Een Duitse klassieker
De Duitse flammkuchen verovert steeds meer harten in Nederland. En eerlijk gezegd begrijpen wij dat maar al te goed.
Het is een gerecht dat hartstikke simpel is, maar altijd indruk maakt. Flammkuchen, ook wel tarte flambée genoemd in de Elzas (het grensgebied tussen Duitsland en Frankrijk), heeft een knapperige dunne bodem die wordt belegd met slechts een paar ingrediënten. En juist die eenvoud maakt hem zo onweerstaanbaar lekker.

Waar hij vroeger vooral in Zuid-Duitse wijnstreken werd gegeten, zien we hem nu steeds vaker op Nederlandse borrelplanken en menukaarten. Een perfecte kruising tussen pizza en hartige taart, maar dan nét even lichter.
Het geheim van de bodem
Een goede klassieke flammkuchen begint bij de bodem. Gelukkig is er tegenwoordig, zelfs in de supermarkt, echt goede kant-en-klaar flammkuchendeeg verkrijgbaar. Ideaal als je snel iets lekkers op tafel wilt zetten. En echt, dat deeg is verrassend goed. Toch is het ook helemaal niet ingewikkeld om zelf te maken hoor.
Doe dan 450 g bloem in de kom van de keukenmachine (bekijk hier welke wij in de keuken gebruiken) samen met 1 zakje gist van 7 g, 4 el olijfolie, 2 tl zout en 250 ml handwarm water. Laat de machine 10 minuten kneden tot een bol en laat het deeg vervolgens minstens 45 minuten afgedekt rijzen. Nu heb je de basis voor twee grote platen. Het fijne is dat de bodem dun wordt uitgerold, waardoor hij in de oven heerlijk krokant bakt. Precies zoals hij hoort te zijn.
Slechts drie ingrediënten
Wat wij zo mooi vinden aan de klassieke variant, is dat je met drie eenvoudige ingrediënten een complete smaakbeleving creëert. Crème fraîche zorgt voor romigheid, spekjes brengen een hartige bite en rode ui geeft wat pit en frisheid. Meer heeft een traditionele flammkuchen dus echt niet nodig.

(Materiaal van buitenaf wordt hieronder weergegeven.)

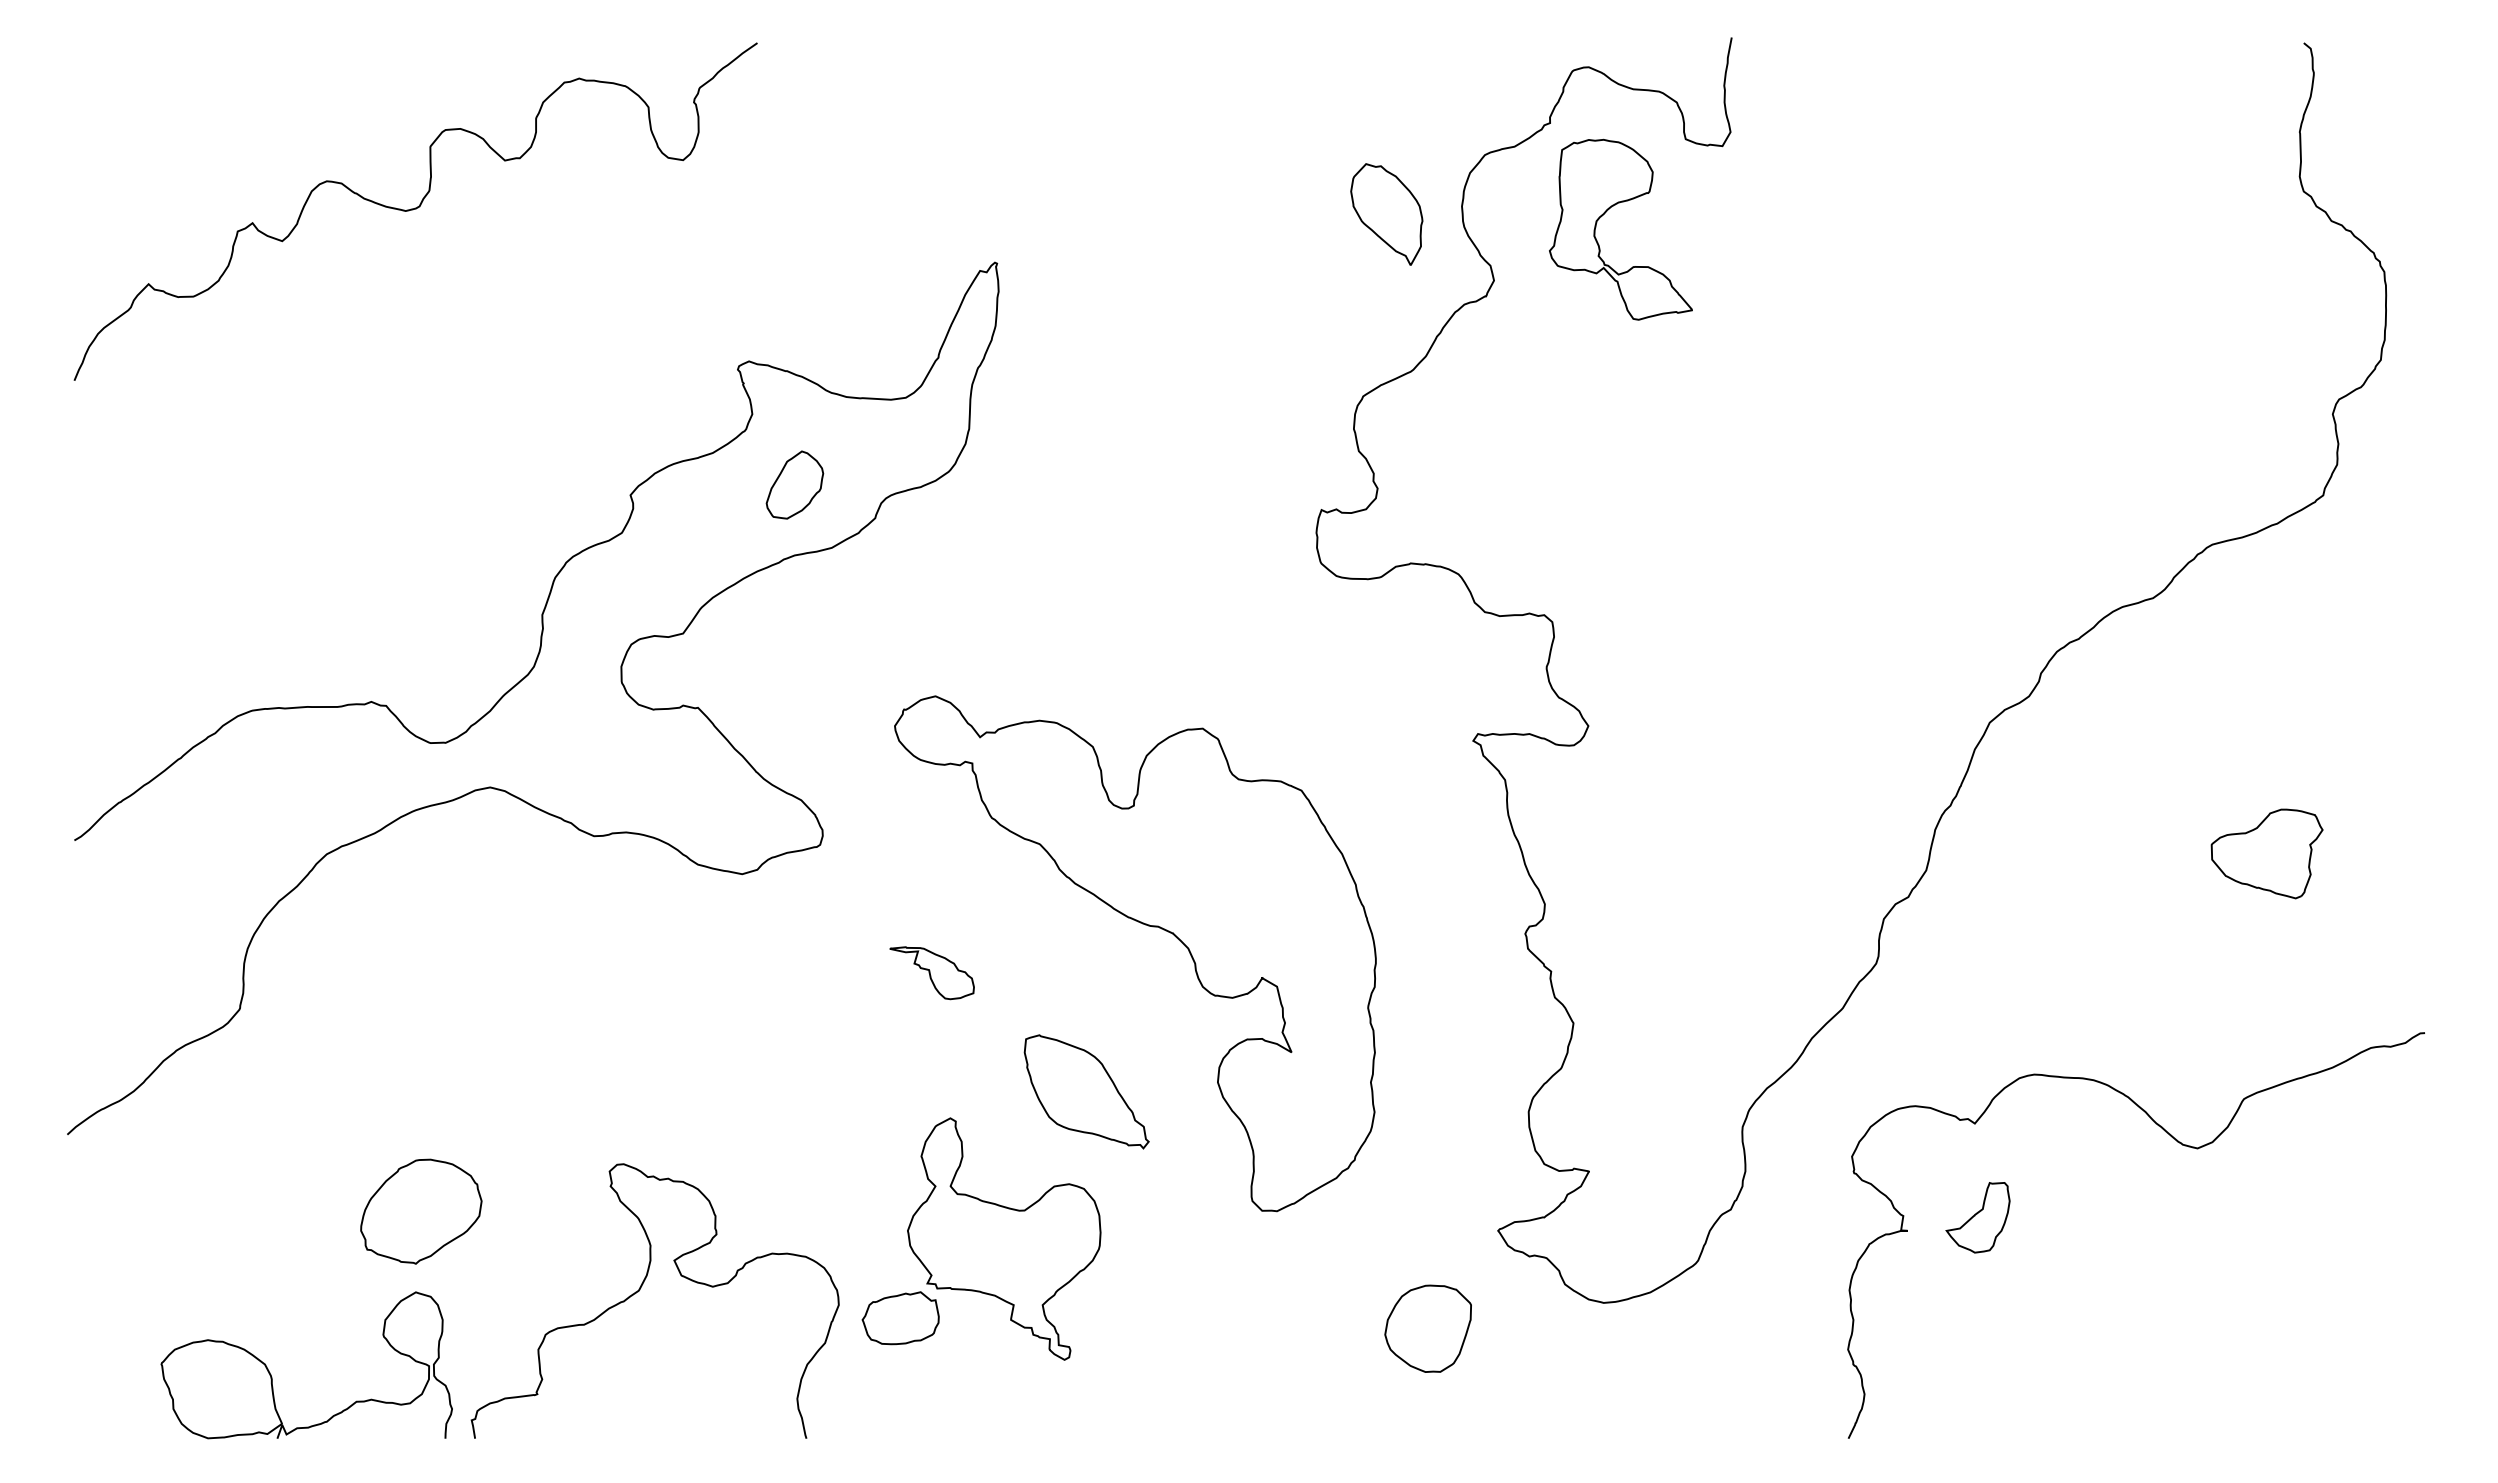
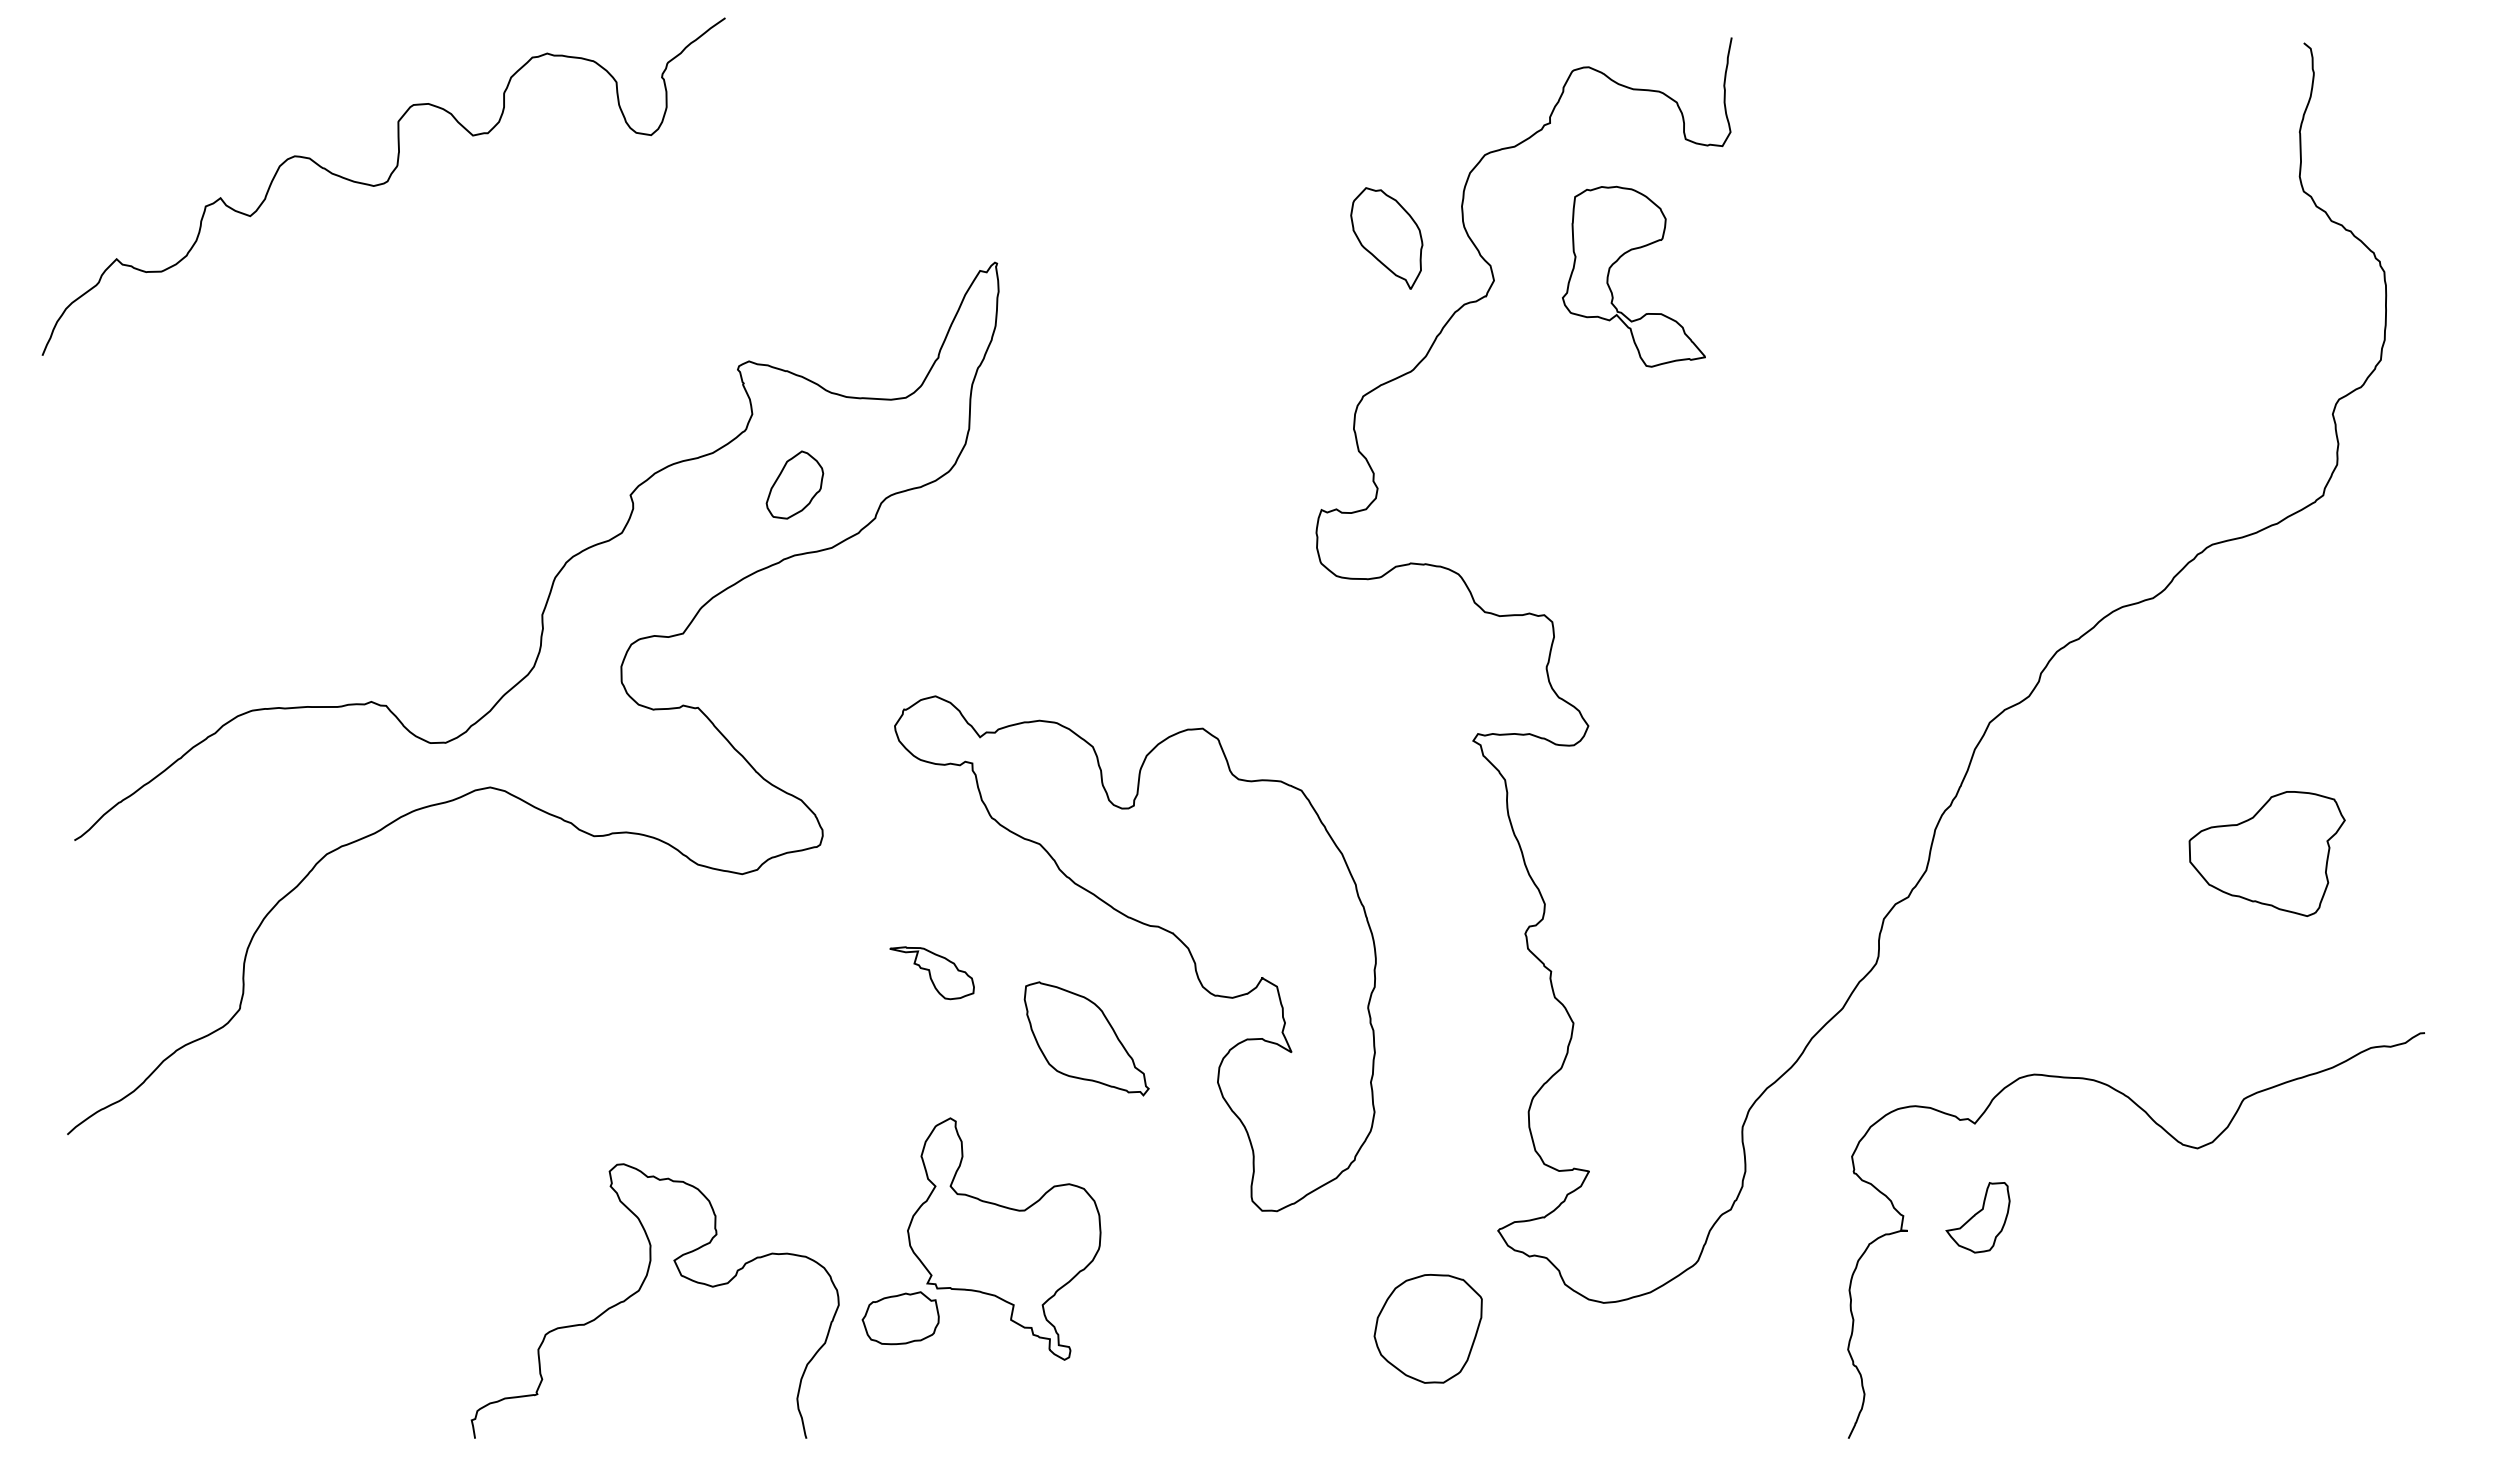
curve at (415, 209) position: (415, 209) -> (383, 184)
part at (1605, 213) position: (1605, 213) -> (1618, 260)
part at (1386, 214) position: (1386, 214) -> (1386, 238)
part at (2266, 853) size: 114x92 px -> 158x126 px
part at (1086, 1091) position: (1086, 1091) -> (1086, 1038)
part at (421, 1211): present -> none
part at (1427, 1328) size: 88x89 px -> 110x110 px
part at (272, 1377): present -> none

Wanneer de flammkuchen uit de oven komt snijd je hem in grove stukken en serveer je hem direct, want dit gerecht wil je warm en knapperig eten. Het is de ultieme borrelhap, maar ook een perfecte lichte maaltijd met een frisse salade erbij.
Variaties om mee te spelen
Hoewel de klassieke versie onovertroffen blijft, is het ook leuk om te experimenteren met andere toppings. Denk aan geitenkaas met honing, ham met feta of zelfs een vegetarische variant met courgette en paprika. Flammkuchen is veelzijdig en past zich moeiteloos aan jouw smaak of het seizoen aan.

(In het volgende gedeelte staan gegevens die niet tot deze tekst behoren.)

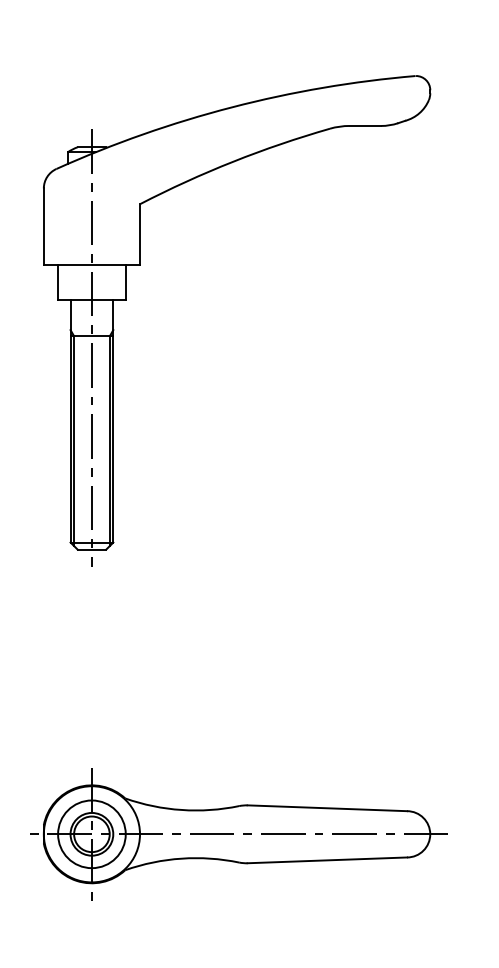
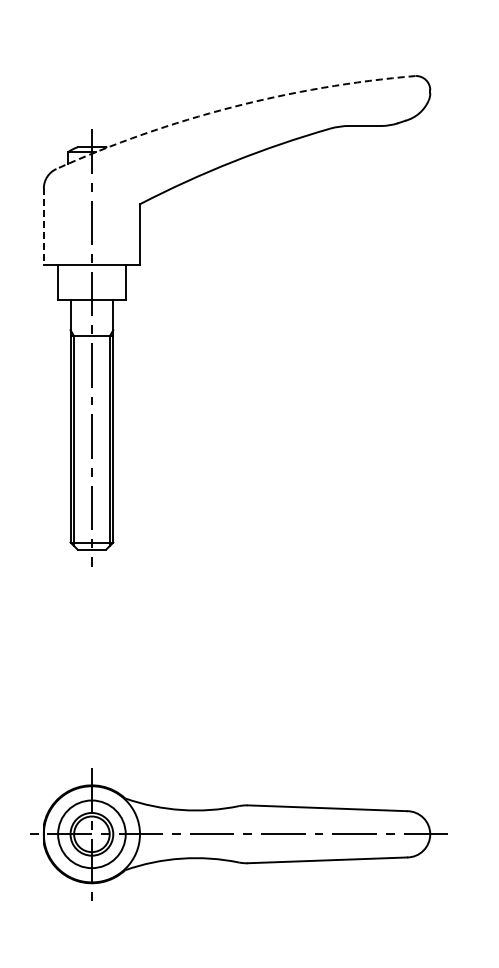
arc at (232, 107): solid -> dashed
line at (43, 227): solid -> dashed
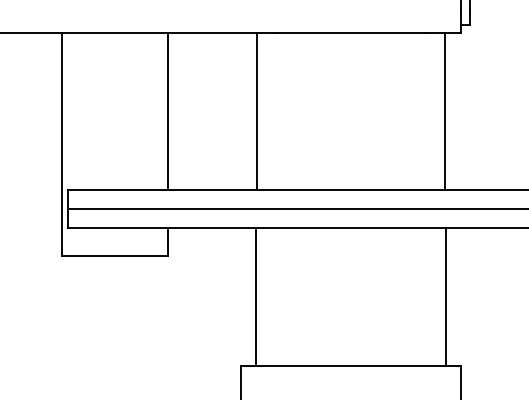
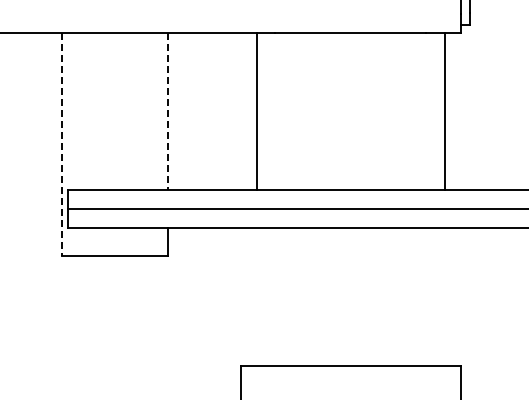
line at (168, 111): solid -> dashed
line at (62, 145): solid -> dashed
line at (256, 297): present -> none
line at (445, 297): present -> none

Toch komen wij steeds weer terug bij de klassieker. Misschien omdat hij zo puur is. Misschien ook omdat hij ons doet denken aan een gezellige avond met vrienden en een goed glas wijn. Eén ding is zeker: flammkuchen is een gerecht dat nooit gaat vervelen.

16 reacties
Hallo Tim en Erik,
Is het zelfgemaakt flamkuchendeeg goed in te vriezen?
Hoi Hans, wij hebben het niet eerder gedaan maar het schijnt wel te kunnen. Verpak het dan in vershoudfolie 🙂
Wanneer je deze maakt, is hij dan ook de volgende dag koud te eten of wordt hij dan hard en taai?
Kan wel, maar komt de smaak niet ten goede. Dan wordt ‘ie inderdaad een beetje taai…
Hoi Tim en Erik,
In het recept staat ‘Verdeel ook ongeveer de helft van de 125 g spekreepjes over het geheel.’Wat doe je dan met de andere helft of bedoelen jullie als je er twee hebt dan de helft op de een en de andere helft op de ander…. Ik hoor het graa.
Hi Wilma, het laatste inderdaad. Voor als je er 2 maakt 🙂
Hi Tim en Erik,
Heel erg geinteresseerd in dit recept. Ik woon in New Zealand en heb hier nog nooit van ‘flammkuchendeeg’ gehoord. Is het een soort pizza deeg? of een soort ‘savoury short pastry’?
Leuk Eve! Flammkuchendeeg is veel dunner dan pizzadeeg. Het is ook geen savoury short pastry, denk ook niet dat ze het bij jou verkopen. Als je het zelf wil maken, check het intro van dit artikel. Geniet ervan!